= Beginning of Section =

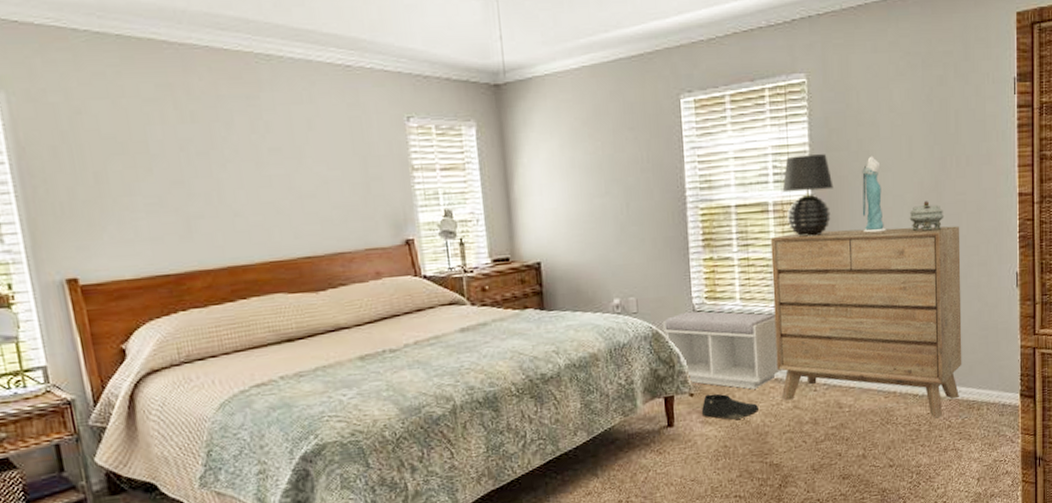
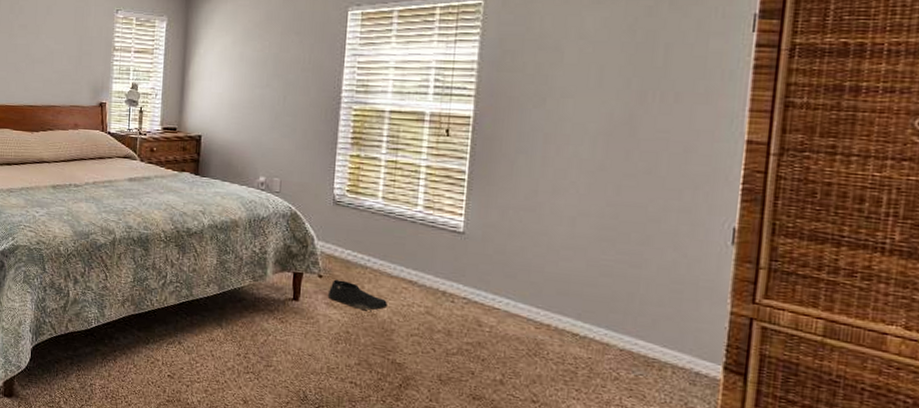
bench: present [663,311,781,389] -> none [302,200,418,286]
dresser: present [770,225,962,418] -> none [412,144,658,367]
table lamp: present [782,154,834,237] -> none [442,72,501,151]
dress: present [862,155,887,233] -> none [530,80,561,158]
decorative box: present [909,201,944,232] -> none [590,134,638,166]

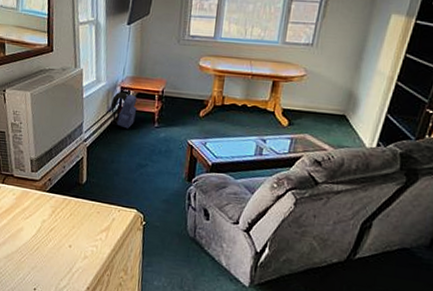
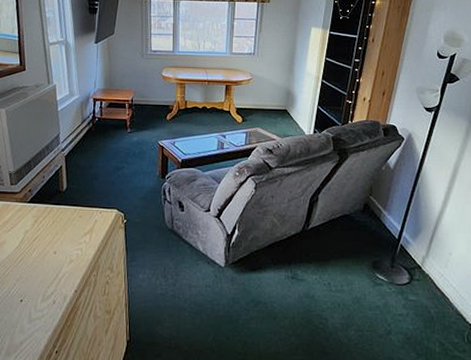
backpack: present [109,90,137,129] -> none [84,101,110,136]

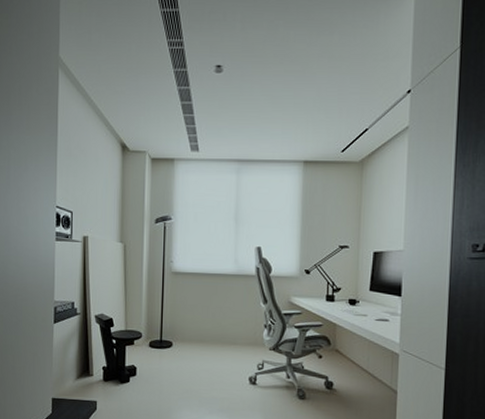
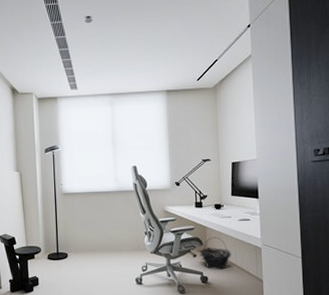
basket: none [323,336,364,375] -> present [197,236,232,270]

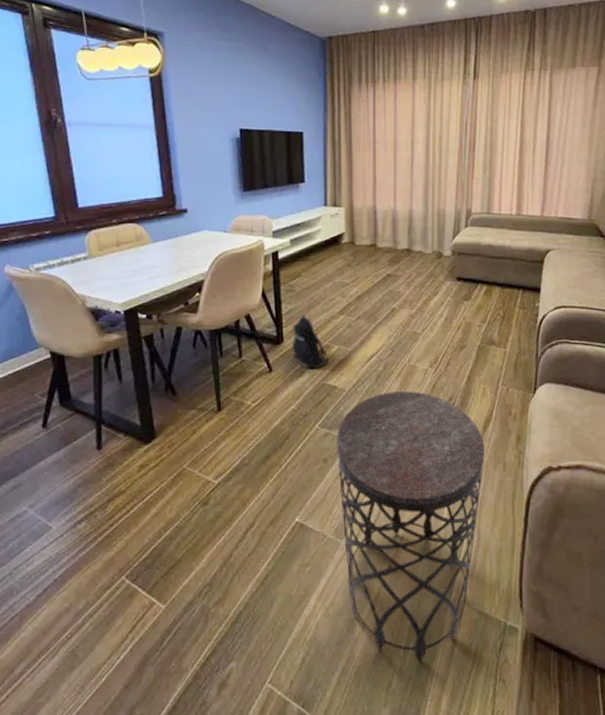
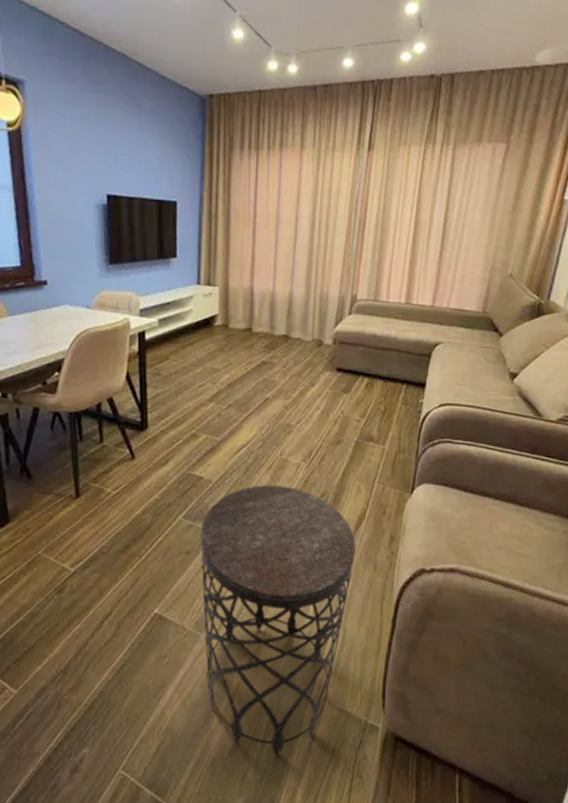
backpack: present [293,314,329,369] -> none [157,400,196,458]

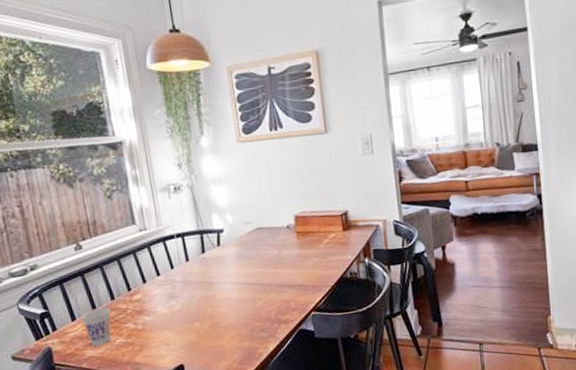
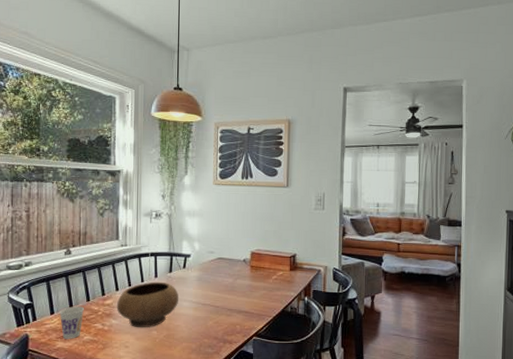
bowl: none [146,265,219,322] -> present [116,281,179,328]

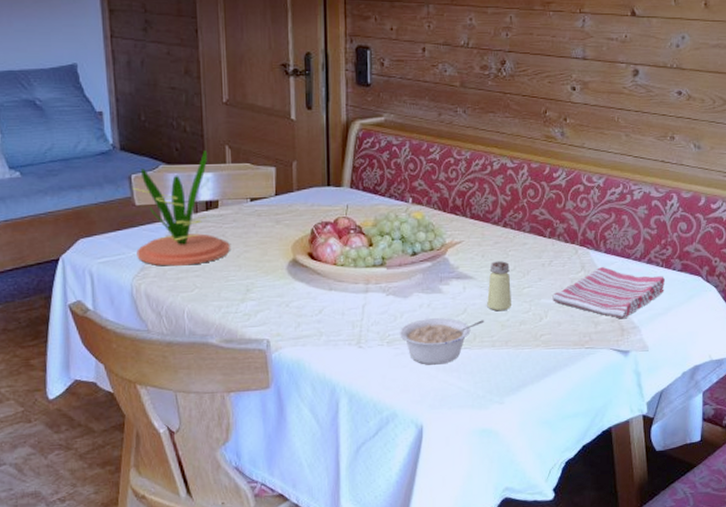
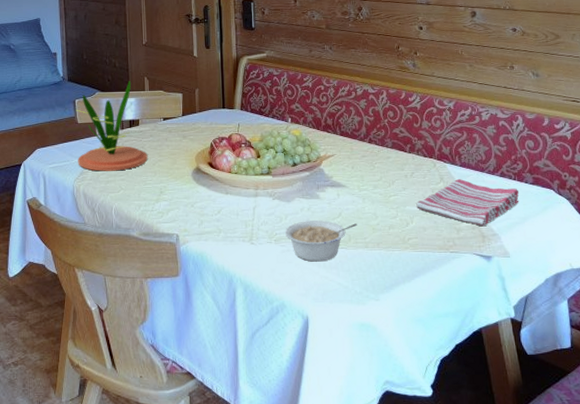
saltshaker: present [487,261,511,312] -> none [358,172,380,216]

= End of Section =

## What the task asks
Copy out all the data without changing anything, and drop the pictures.

## Written solution
bench: present [663,311,781,389] -> none [302,200,418,286]
dresser: present [770,225,962,418] -> none [412,144,658,367]
table lamp: present [782,154,834,237] -> none [442,72,501,151]
dress: present [862,155,887,233] -> none [530,80,561,158]
decorative box: present [909,201,944,232] -> none [590,134,638,166]

backpack: present [109,90,137,129] -> none [84,101,110,136]

basket: none [323,336,364,375] -> present [197,236,232,270]

backpack: present [293,314,329,369] -> none [157,400,196,458]

bowl: none [146,265,219,322] -> present [116,281,179,328]

saltshaker: present [487,261,511,312] -> none [358,172,380,216]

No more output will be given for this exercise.